━━ DOCUMENT TEXT
Started by up_the_hampipe, August 28, 2018, 08:41:20 AM

Previous topic - Next topic

checkoutgirl

Quote from: Maow on January 01, 2019, 12:17:01 PM
Awareness of CK's transgressions has certainly coloured the public's view of him, and for the reasons you say. But I struggle a bit with the idea that, because of this knowledge, we now "know who he truly is" in any all-defining sense. The way he behaved with women was obviously horrible. But it's like a switch has been flicked that's transformed him from a humanist, everyman figure to a pariah whose persona until now was a facade, and whose words and deeds are being re-examined and subjected to the worst possible reading. A headline from Vulture reads, "The Real Louis CK Is Finally Standing Up", even though his act is much the same as it ever was (though admittedly it seemed to become less edgy as he grew increasingly famous). People are messy and complicated, is all I'm saying, and I'm not convinced his persona has, until now, been an elaborate put-on, like some people seem to think it was (not you, necessarily). It's possible to be a guy with sincerely-held 'woke' views and someone whose sexual compulsions caused him to hurt others. Our cultural tendency to reduce people to their worst deeds, and to eschew more complex character assessments, just makes me uneasy, I guess.
━━━━
ASSIGNED TASK 1 >>
Answer these questions from the forum excerpt:
(a) Who started the topic?
(b) Which publication ran the headline "The Real Louis CK Is Finally Standing Up"?
(c) Whose message is quoted, and on what date was it posted?
The forum excerpt and the listing are unrelated.
━━ DATA
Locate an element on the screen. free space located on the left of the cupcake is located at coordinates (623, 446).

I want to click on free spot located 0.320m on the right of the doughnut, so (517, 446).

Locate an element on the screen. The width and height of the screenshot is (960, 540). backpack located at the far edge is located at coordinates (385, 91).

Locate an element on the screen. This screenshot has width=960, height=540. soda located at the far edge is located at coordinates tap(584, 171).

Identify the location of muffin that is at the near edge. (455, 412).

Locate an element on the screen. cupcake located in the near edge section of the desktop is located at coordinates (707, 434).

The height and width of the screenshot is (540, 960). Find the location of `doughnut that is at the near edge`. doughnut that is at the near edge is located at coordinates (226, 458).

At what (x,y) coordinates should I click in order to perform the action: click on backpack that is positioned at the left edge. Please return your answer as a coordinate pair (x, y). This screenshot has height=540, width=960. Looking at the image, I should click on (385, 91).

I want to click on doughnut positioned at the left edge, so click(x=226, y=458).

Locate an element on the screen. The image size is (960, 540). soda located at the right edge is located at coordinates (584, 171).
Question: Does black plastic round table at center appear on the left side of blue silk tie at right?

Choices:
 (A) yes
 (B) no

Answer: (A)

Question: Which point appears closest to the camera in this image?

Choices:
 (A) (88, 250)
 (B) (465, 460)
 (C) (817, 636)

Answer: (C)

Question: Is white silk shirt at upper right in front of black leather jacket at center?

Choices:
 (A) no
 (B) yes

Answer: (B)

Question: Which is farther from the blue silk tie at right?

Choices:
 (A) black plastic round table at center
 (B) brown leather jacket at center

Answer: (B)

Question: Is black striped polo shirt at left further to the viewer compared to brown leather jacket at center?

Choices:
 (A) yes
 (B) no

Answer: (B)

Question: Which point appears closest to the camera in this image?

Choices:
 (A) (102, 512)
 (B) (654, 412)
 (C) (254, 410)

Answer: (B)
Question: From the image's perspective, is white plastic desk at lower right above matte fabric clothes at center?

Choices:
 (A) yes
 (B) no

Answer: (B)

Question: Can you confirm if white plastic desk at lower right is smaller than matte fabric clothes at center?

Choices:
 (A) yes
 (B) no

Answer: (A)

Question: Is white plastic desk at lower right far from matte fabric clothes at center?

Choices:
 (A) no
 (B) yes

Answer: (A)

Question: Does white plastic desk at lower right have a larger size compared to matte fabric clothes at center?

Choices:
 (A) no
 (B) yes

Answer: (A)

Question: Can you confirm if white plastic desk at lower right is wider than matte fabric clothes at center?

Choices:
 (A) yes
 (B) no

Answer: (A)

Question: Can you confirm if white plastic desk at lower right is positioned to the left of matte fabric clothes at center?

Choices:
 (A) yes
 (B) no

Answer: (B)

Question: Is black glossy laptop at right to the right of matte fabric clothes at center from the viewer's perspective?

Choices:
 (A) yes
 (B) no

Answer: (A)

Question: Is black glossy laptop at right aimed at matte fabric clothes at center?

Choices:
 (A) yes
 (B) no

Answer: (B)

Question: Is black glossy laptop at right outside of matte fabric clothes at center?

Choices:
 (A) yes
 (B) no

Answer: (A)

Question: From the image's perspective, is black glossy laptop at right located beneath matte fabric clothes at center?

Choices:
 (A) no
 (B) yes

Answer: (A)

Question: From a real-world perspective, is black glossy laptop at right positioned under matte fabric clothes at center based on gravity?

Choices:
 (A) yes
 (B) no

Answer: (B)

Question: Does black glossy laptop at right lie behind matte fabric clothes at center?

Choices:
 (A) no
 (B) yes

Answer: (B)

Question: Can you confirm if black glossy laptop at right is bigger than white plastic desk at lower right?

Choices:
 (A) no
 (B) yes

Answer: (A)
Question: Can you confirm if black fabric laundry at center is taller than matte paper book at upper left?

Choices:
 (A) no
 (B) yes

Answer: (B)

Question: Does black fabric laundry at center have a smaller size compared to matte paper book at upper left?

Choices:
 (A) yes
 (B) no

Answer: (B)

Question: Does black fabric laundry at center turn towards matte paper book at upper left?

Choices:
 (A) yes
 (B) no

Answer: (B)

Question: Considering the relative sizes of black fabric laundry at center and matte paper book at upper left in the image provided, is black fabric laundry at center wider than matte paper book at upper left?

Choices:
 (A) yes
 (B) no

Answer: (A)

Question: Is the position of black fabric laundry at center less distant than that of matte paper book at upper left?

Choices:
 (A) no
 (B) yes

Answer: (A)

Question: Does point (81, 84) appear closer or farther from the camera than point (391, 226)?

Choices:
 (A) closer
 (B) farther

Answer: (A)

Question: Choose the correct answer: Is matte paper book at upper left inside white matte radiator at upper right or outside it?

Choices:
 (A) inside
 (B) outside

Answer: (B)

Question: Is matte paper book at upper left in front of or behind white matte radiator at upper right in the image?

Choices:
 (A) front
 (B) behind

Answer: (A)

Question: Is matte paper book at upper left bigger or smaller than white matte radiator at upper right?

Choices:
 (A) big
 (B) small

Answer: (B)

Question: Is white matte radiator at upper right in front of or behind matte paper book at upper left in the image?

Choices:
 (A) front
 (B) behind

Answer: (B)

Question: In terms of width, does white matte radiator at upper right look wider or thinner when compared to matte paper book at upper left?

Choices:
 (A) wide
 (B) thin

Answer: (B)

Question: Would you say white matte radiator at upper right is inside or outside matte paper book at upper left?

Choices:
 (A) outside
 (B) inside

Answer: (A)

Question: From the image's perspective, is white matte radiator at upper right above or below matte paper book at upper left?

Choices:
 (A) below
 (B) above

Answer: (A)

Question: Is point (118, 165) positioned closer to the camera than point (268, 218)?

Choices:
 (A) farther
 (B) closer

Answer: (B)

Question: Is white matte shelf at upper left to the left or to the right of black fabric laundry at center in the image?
━━━━
ASSIGNED TASK 2 >>
In the listing, rename "near edge" to "closest edge" in everything from the line containing "Locate an element on the screen. This" down to the line containing "Locate an element on the screen. cupcake", both lines included. Return only those lines.

EXERCISE OUTPUT 1 >>
(a) up_the_hampipe
(b) Vulture
(c) Maow's, on January 01, 2019

EXERCISE OUTPUT 2 >>
Locate an element on the screen. This screenshot has width=960, height=540. soda located at the far edge is located at coordinates tap(584, 171).

Identify the location of muffin that is at the closest edge. (455, 412).

Locate an element on the screen. cupcake located in the closest edge section of the desktop is located at coordinates (707, 434).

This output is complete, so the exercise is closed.